What if the compulsory military draft were reinstated in America? How would today’s young men react to something that hasn’t been used since 1973?
These are the questions that screenwriter Robert Malkani poses in the 2007 film Day Zero, and you’d think that an exploration of these issues would be interesting to watch. Unfortunately, the film flounders in the hands of director Bryan Gunnar Cole, leaving viewers with characters that are little more than clichés and events that hardly seem plausible.
Plot summary (with possible spoilers): It’s an unspecified year in the near future, and America’s War on Terror is going nowhere. The all-volunteer military system isn’t giving the government the number of soldiers required to sustain the war, so compulsory conscription — the draft — is reinstated. This time around, the upper age limit is 35 rather than 25, thereby making millions more eligible for service.
The film focuses on a group of three New York City friends who each react differently to the draft notices they receive. Writer Aaron Feller (played by Elijah Wood) is scared to death of the thought of going to war because he worries that he won’t be able to acquit himself well as a soldier. He’s neither strong nor brave, and fears that he would simply freeze up in battle.
James Dixon (Jon Bernthal) is a cab driver who is actually looking forward to serving his country. He believes in the war, believes that he would be helping to eradicate terrorists, and wouldn’t dream of abandoning his country in this time of need.
George Rifkin (Chris Klein) is an up-and-coming attorney whose life is just now starting to come together. His wife is recovering from a recent round of chemotherapy, and Chris wants to spend as much time as possible with her. He also wants to stay at his law firm, where he believes he’ll be moving up to bigger and better things soon.
The film focuses on how each of these men deal with their own feelings about the draft and how they prepare to report in 30 days. Each reaction is vastly different, but they all take solace in their mutual friendships at some point and reach out for support in different ways.
My Reaction: As I said above, I thought the basic premise of Day Zero was actually pretty interesting, and I was looking forward to how the filmmakers would explore the different themes. However, because of the poorly written characters, viewers didn’t have an opportunity to connect with any of them, making it nearly impossible to care how they decided to address their futures.
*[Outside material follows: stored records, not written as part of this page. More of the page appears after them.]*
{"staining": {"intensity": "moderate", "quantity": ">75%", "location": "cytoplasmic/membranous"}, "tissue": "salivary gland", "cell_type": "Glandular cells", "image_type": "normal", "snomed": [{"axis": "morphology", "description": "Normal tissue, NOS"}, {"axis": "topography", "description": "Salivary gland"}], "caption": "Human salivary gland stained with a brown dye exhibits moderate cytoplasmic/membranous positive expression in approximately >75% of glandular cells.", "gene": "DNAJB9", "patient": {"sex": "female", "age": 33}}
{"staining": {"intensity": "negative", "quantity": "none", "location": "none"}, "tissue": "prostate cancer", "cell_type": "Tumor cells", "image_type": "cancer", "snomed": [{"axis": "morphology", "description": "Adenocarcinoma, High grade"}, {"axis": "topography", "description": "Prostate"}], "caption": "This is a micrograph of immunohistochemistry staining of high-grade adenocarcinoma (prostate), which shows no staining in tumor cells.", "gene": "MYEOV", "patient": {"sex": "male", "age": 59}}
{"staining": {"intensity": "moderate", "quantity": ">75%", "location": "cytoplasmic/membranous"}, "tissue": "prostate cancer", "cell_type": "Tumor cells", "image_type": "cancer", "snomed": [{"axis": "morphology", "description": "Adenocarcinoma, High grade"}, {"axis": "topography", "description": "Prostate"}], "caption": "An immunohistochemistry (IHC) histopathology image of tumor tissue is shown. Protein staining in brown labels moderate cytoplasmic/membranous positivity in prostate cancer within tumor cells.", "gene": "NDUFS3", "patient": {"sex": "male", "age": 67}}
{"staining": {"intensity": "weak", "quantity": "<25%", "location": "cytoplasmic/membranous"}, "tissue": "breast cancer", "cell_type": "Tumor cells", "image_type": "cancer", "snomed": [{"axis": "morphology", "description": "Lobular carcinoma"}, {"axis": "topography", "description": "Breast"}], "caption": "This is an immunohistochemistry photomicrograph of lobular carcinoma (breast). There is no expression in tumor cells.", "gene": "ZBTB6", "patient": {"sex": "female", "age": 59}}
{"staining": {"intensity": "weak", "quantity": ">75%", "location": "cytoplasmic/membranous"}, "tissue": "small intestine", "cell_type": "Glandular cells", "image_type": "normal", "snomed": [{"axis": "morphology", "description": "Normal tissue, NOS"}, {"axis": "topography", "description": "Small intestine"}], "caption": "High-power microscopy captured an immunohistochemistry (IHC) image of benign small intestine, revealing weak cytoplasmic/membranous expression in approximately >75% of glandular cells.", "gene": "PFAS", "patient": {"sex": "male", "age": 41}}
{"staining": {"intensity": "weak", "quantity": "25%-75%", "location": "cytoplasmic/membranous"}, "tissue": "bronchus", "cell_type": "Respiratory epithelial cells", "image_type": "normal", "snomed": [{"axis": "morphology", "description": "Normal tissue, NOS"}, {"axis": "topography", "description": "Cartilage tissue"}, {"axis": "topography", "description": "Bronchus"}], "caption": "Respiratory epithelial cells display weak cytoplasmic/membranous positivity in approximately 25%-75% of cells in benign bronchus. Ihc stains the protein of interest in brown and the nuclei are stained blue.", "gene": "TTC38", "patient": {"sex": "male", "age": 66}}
I thought the Aaron Feller character was the least believable of all, from the moment he first appeared on screen. Would a man in his late twenties actually throw up after receiving a draft notice? That reaction just seemed so out of place to me. Sitting and brooding? Sure. Throwing things in anger? Of course. Crying? Perhaps. But crawling to the toilet to vomit? For some reason, that took me right out of the movie, and I never quite got back in.
And why is it that Aaron’s friends couldn’t see that the guy was going bat-shit crazy right in front of their eyes? If nothing else, the shaved head and the freakin’ neck/skull tattoos should have clued Dixon and George in about Aaron being off kilter. Yet all they do is make one or two throwaway comments about whether or not Aaron is ok, and then focus on themselves again. Nice friends.
I thought George’s reaction was the most believable. I could definitely see a guy like that doing everything in his power to get out of reporting — even going so far as to try to chop off his own finger with a meat cleaver. Yikes, I admit I had to turn my head away in that scene, as I really thought he was going to do it!
Overall, Day Zero ended up being more tedious than not because I simply couldn’t identify or sympathize with any of the lead characters. I give the film 2 stars out of 5, and am disappointed with the result as I thought this had the potential to be so much more.